How to complete this task :: Your answer should consist only of the lines below from the one with "wall art: none [890,231,944,311]" through the one with "potted plant: none", copied exactly.

Given data ::
....

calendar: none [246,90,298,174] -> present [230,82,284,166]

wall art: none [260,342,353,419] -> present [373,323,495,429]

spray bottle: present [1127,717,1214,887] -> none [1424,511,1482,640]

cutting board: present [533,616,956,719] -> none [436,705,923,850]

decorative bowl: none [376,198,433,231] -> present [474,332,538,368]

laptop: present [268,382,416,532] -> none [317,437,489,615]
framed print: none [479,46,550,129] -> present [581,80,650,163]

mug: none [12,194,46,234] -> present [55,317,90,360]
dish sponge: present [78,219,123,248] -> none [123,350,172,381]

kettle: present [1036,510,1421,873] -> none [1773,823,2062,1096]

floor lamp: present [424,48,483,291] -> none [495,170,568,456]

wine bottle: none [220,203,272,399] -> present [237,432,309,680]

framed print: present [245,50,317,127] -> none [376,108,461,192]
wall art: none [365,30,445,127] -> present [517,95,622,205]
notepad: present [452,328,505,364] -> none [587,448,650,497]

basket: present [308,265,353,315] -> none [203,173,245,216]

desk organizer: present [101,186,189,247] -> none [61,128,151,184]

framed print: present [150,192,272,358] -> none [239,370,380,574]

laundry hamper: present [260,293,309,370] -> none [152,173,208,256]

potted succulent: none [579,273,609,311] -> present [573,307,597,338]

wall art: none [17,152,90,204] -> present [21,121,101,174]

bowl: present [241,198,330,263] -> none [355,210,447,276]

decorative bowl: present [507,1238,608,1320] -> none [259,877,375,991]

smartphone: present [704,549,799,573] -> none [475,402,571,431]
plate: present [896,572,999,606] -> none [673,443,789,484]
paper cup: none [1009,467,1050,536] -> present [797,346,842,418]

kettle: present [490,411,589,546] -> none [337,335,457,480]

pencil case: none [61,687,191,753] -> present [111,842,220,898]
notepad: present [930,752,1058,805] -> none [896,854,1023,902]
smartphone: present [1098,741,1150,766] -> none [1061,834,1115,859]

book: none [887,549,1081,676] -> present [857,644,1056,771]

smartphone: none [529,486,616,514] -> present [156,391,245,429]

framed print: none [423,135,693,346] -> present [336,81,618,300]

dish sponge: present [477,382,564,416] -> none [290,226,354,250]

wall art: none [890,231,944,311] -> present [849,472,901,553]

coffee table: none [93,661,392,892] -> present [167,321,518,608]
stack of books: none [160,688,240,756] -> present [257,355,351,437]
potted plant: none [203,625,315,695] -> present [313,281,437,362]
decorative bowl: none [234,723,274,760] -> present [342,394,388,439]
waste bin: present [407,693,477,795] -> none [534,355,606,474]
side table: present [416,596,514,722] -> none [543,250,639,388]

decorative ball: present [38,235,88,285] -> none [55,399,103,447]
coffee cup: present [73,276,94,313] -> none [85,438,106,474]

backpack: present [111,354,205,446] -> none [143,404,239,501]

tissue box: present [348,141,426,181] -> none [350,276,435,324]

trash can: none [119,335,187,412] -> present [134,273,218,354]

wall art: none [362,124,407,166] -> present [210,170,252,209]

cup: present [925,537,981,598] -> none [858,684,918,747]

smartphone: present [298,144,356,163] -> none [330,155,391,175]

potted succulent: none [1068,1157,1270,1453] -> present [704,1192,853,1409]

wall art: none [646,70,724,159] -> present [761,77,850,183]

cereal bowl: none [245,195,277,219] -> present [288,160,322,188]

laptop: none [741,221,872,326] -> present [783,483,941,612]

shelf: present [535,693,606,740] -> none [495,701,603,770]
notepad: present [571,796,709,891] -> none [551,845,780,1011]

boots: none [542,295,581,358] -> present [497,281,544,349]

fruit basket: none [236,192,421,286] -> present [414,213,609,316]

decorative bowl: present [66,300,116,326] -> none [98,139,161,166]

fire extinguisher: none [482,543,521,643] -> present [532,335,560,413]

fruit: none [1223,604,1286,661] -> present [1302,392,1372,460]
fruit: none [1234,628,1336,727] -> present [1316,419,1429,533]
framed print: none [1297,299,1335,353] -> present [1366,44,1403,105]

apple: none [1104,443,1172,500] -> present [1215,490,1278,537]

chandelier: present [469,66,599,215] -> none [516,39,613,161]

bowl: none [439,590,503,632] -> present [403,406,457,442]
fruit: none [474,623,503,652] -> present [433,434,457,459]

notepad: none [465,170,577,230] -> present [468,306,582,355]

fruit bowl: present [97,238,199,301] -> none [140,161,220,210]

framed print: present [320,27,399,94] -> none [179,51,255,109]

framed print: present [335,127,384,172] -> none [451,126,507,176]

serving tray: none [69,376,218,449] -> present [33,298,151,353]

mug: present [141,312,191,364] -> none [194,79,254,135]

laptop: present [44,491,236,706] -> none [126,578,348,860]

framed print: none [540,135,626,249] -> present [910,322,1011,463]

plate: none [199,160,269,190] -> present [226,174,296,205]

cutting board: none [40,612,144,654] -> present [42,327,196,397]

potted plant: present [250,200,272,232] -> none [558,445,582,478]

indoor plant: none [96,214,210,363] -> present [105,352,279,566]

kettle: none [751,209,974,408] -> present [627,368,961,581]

....

Expected output ::
wall art: none [890,231,944,311] -> present [849,472,901,553]

coffee table: none [93,661,392,892] -> present [167,321,518,608]
stack of books: none [160,688,240,756] -> present [257,355,351,437]
potted plant: none [203,625,315,695] -> present [313,281,437,362]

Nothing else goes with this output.